§ **DATA SHOWN**:
━━━━━━━━━━━━━━━━━━━━━━━━━━━━━━

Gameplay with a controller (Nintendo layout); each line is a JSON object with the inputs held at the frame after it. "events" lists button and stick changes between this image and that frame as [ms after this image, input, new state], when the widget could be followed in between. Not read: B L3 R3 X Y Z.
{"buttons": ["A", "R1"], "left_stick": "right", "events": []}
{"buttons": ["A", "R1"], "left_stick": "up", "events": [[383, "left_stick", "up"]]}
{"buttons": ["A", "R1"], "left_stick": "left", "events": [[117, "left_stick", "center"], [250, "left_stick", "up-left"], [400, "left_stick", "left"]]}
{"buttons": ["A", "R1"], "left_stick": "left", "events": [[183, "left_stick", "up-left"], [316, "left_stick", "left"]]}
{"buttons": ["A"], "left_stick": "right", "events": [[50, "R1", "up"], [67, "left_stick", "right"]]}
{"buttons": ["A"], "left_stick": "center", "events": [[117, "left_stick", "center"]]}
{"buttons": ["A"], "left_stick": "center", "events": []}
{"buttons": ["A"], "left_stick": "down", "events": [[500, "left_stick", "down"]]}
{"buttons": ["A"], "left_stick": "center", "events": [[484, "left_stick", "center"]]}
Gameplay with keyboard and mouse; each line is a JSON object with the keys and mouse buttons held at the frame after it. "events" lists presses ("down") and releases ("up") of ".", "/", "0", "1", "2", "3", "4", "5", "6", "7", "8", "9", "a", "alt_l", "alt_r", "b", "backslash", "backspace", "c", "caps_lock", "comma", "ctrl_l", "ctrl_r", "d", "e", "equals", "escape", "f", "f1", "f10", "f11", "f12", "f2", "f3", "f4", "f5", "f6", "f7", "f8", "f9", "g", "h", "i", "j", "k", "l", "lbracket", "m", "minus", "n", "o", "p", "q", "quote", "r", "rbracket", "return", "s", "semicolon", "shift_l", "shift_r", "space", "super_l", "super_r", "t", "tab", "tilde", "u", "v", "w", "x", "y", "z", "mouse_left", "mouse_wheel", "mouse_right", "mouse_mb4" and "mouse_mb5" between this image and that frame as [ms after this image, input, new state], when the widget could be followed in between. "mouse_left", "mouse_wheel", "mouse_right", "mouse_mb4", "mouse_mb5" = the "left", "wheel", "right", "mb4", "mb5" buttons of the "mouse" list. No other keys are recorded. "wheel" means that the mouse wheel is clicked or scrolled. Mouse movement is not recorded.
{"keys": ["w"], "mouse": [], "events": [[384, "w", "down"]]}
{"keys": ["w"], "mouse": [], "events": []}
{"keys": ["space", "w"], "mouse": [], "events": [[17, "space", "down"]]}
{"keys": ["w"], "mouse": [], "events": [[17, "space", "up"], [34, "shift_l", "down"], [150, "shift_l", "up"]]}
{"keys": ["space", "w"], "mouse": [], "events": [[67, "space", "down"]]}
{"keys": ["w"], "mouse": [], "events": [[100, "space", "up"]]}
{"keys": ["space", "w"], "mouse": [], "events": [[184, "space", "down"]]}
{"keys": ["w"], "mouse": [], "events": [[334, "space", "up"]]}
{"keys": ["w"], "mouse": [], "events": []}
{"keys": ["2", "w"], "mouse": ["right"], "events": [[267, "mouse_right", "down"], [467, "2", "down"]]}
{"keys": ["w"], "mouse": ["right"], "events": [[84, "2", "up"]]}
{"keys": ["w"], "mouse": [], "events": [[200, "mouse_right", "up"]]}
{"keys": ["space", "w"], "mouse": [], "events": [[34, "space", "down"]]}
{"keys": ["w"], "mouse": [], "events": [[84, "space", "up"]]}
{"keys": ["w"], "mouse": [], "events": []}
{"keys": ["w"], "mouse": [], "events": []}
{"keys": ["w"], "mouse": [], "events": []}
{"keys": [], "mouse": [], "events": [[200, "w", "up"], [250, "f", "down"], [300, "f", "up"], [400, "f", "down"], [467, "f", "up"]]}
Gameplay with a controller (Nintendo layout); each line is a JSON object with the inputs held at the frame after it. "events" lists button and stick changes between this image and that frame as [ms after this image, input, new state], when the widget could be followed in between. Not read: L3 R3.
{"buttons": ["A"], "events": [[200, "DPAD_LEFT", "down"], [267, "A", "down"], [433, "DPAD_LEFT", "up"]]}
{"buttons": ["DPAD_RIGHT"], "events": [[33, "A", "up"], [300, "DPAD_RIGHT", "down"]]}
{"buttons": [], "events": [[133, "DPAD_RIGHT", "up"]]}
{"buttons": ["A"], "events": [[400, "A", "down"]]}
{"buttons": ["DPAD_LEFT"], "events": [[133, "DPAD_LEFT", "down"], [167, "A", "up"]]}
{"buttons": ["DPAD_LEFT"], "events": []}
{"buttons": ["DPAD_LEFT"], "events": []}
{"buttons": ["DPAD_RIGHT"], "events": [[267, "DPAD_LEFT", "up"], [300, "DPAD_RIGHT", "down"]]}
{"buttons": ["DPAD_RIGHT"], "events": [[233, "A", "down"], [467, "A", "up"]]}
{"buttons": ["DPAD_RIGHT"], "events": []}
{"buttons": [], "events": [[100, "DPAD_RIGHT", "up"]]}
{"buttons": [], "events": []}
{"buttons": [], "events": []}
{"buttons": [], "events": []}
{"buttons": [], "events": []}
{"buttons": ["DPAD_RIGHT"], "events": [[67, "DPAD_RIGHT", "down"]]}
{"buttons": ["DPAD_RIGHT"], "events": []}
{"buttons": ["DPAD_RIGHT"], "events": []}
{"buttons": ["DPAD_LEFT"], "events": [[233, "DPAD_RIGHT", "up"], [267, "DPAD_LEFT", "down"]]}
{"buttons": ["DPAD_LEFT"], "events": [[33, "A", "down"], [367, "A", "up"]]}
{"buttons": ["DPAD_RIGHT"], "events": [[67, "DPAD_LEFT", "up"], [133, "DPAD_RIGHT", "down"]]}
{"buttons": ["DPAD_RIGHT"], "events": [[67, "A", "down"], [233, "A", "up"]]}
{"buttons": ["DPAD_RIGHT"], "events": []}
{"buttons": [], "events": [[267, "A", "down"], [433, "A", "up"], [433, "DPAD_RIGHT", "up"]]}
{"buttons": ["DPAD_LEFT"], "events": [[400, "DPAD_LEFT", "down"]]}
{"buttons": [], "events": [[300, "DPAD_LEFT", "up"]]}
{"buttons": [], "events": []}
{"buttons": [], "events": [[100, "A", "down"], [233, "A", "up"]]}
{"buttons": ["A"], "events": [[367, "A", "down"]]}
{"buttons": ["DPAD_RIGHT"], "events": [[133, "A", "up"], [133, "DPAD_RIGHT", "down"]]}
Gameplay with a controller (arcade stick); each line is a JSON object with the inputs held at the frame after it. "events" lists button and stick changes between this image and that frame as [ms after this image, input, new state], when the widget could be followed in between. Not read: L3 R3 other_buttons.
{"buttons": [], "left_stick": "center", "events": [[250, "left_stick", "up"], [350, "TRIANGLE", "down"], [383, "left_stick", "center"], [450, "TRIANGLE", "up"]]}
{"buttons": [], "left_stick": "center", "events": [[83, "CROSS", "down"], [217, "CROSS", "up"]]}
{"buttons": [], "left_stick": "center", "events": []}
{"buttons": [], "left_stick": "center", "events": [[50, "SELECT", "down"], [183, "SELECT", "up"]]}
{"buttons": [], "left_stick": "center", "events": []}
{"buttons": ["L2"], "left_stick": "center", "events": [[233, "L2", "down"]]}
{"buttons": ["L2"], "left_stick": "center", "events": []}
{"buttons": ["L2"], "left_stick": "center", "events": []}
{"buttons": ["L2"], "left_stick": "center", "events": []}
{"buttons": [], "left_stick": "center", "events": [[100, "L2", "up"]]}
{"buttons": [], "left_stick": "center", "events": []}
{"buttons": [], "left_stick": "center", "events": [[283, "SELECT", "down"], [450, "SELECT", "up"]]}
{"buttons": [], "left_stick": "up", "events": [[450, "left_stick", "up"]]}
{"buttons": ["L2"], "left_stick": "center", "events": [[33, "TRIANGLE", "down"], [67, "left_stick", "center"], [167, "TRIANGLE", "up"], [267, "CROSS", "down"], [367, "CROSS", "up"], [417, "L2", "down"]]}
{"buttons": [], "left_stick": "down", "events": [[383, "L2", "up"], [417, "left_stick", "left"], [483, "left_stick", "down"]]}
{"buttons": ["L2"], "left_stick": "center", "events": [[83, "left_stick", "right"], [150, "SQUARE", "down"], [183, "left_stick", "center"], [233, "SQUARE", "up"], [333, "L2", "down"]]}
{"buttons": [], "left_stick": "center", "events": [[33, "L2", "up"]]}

━━━━━━━━━━━━━━━━━━━━━━━━━━━━━━

§ **ABOUT THIS EXERCISE**:
Search the material for the word "TRIANGLE". Each line where it is found must be copied.

§ **OUTPUT FOR THIS EXERCISE**:
{"buttons": [], "left_stick": "center", "events": [[250, "left_stick", "up"], [350, "TRIANGLE", "down"], [383, "left_stick", "center"], [450, "TRIANGLE", "up"]]}
{"buttons": ["L2"], "left_stick": "center", "events": [[33, "TRIANGLE", "down"], [67, "left_stick", "center"], [167, "TRIANGLE", "up"], [267, "CROSS", "down"], [367, "CROSS", "up"], [417, "L2", "down"]]}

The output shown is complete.